Considerazioni conclusive e ancora più generali:
1) Da decenni consumiamo molto di più di quello che il pianeta su cui abitiamo produce. Questo non può durare e avrà un termine, con le buone o con le cattive. Meglio farlo finire con le buone e in modo controllato. Come dicono i personaggi più odiosi: "La pacchia è finita."
2) Ridurre i consumi (tutti, nella loro generalità, non solo di petrolio ma anche di merci) è una necessità ineludibile. L'ambiente non è un lusso.
3) La progressiva riduzione dei consumi induce uno stato di recessione permanente; di qui non si scappa. I provvedimenti da prendere risulteranno impopolari, questo è inevitabile e bisogna esserne consapevoli.

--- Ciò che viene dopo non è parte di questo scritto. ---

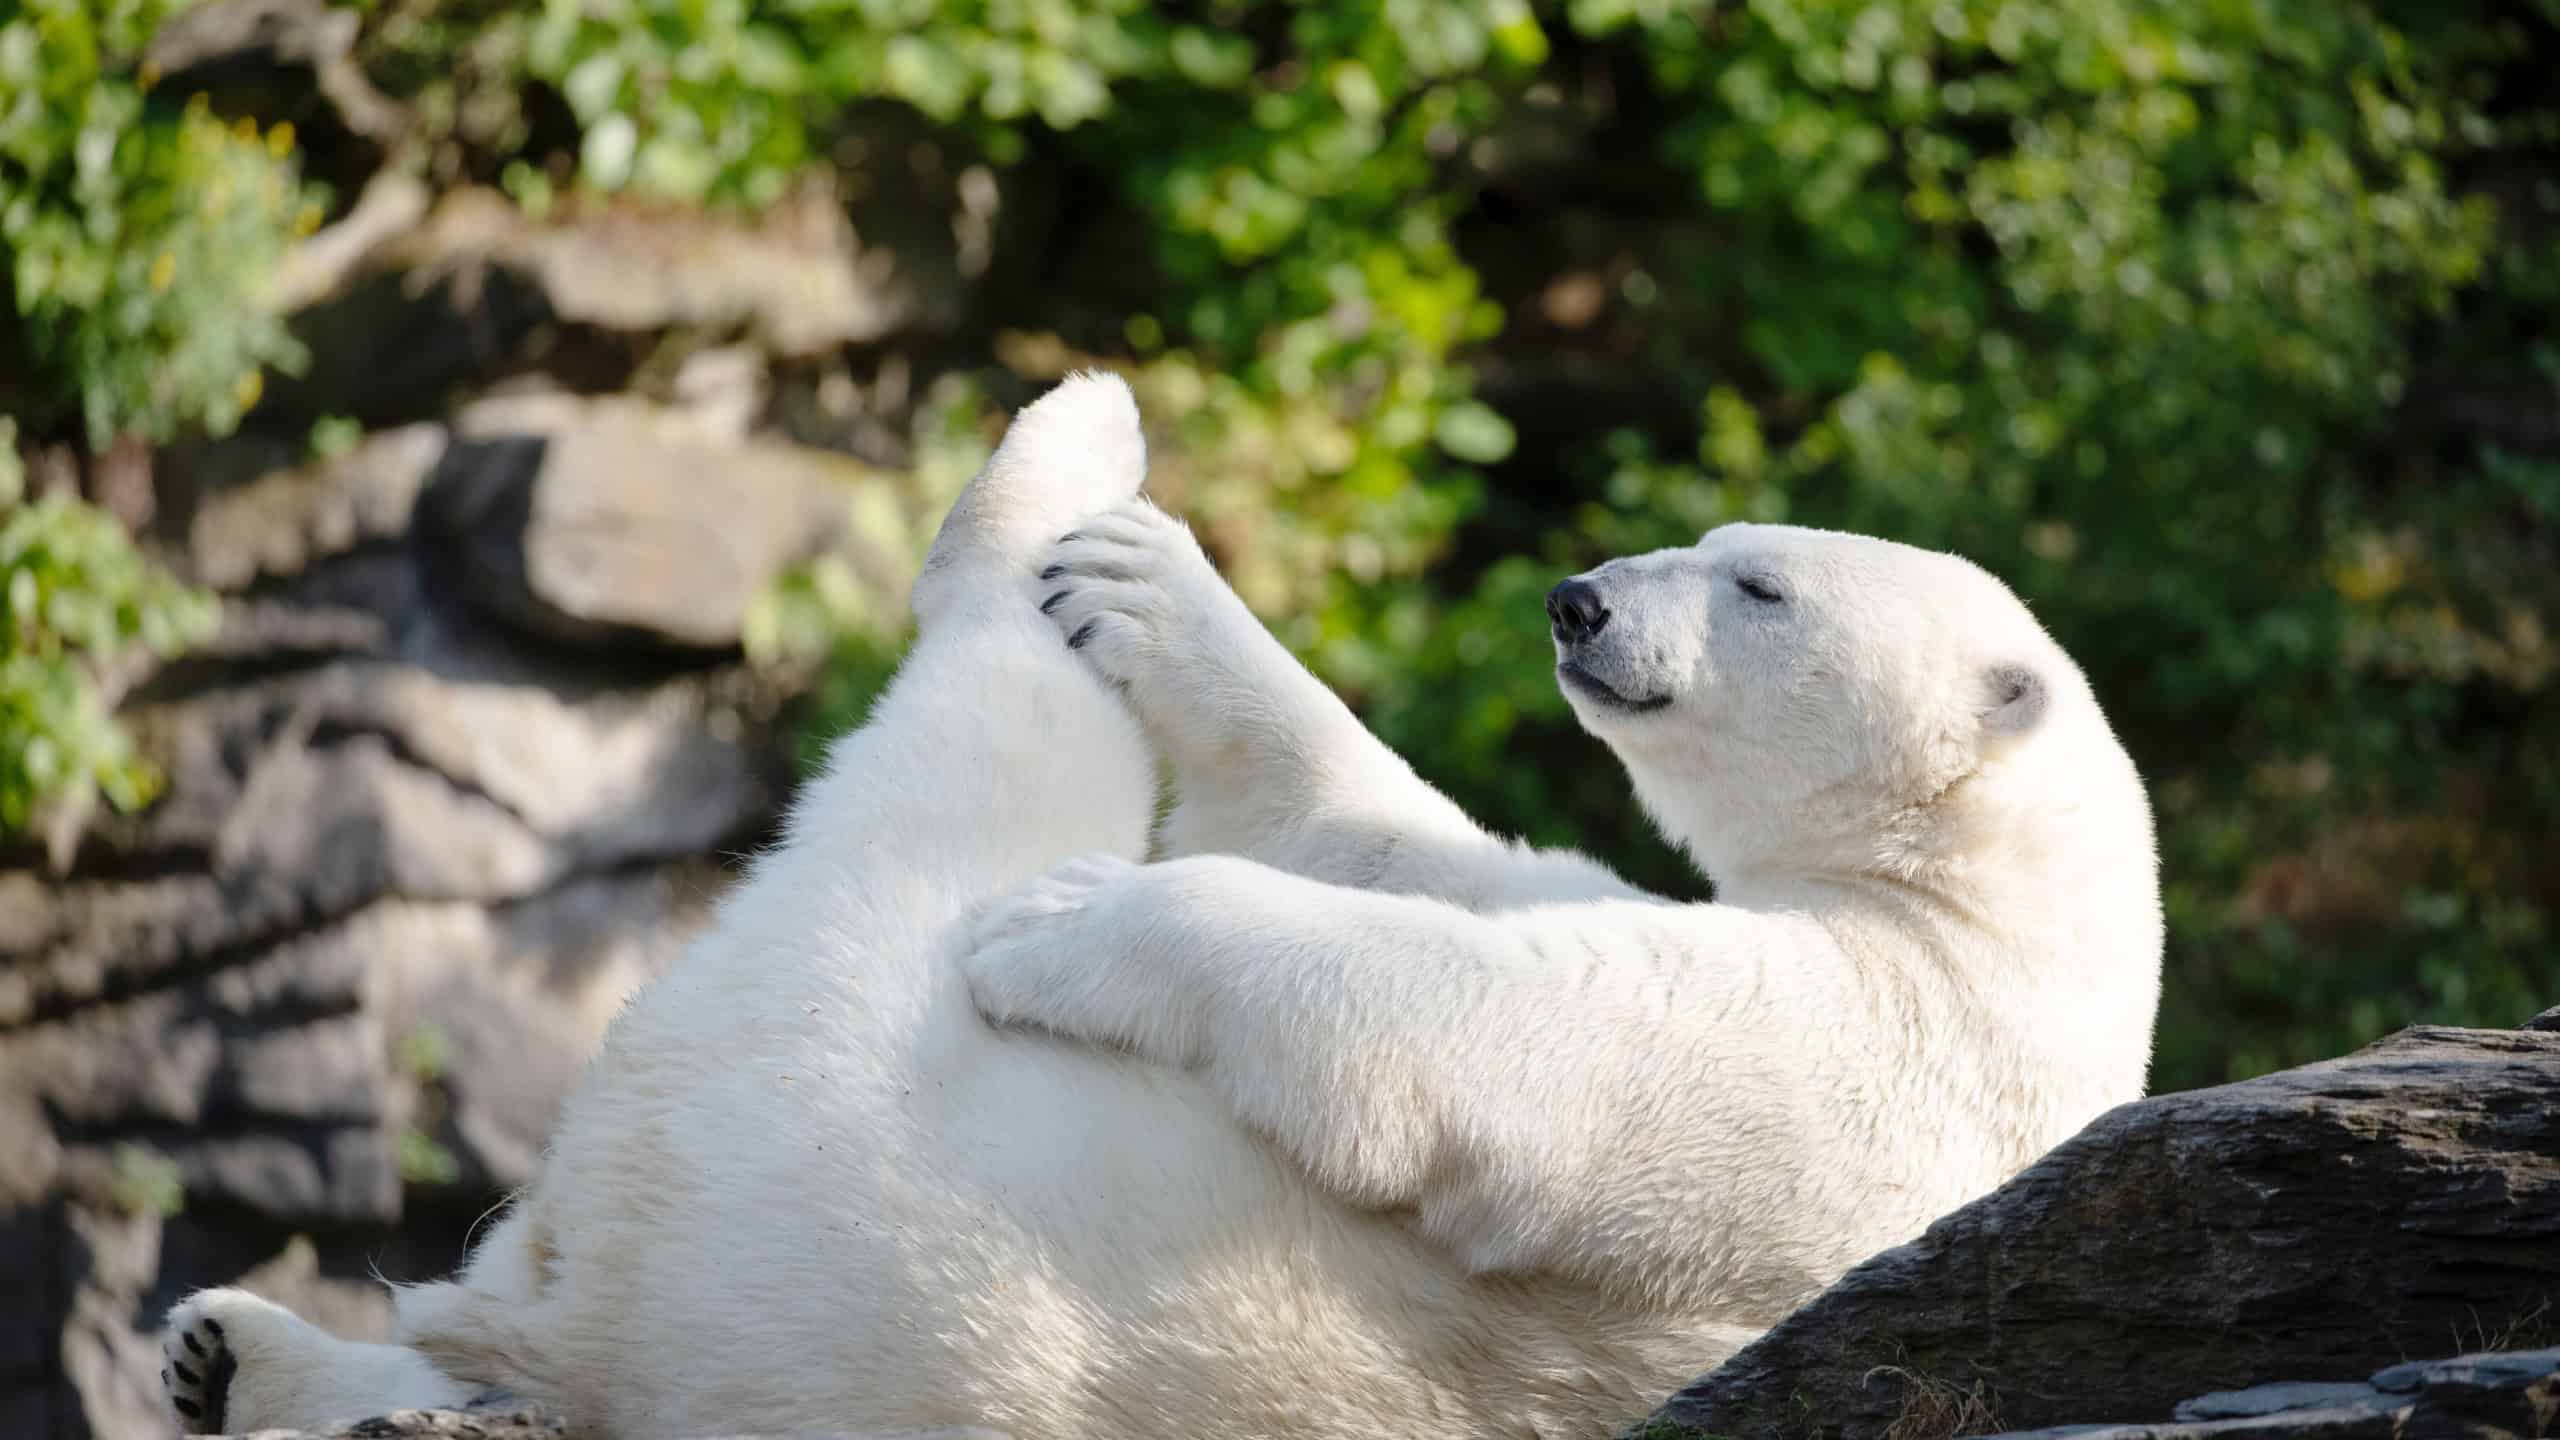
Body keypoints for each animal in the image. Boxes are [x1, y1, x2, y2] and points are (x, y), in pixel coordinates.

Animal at [160, 373, 2161, 1440]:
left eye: (1757, 584)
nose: (1582, 600)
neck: (1978, 930)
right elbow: (1402, 837)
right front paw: (1151, 590)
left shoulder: (1859, 1076)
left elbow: (1525, 1033)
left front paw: (1062, 930)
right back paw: (229, 1349)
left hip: (819, 1113)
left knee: (962, 764)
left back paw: (1056, 459)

4) La recessione permanente va governata. Determina disoccupazione e sotto-occupazione, insostenibilità del debito pubblico e disagio sociale. Si può governare soltanto attraverso l'abbattimento delle disuguaglianze sociali, cioè con politiche perfettamente contrarie a quelle liberiste.
5) L'uso limitato, responsabile e sostenibile delle risorse del pianeta richiede che i consumi siano accuratamente pianificati e regolamentati, altro che libero mercato.
Insegnamento che si ricava:
Se si cerca di abbozzare politiche di salvaguardia del clima all'interno di una visione liberista dell'economia, si fa cilecca e ci si ritrova con i gilet gialli che ti tirano giù dal seggiolone.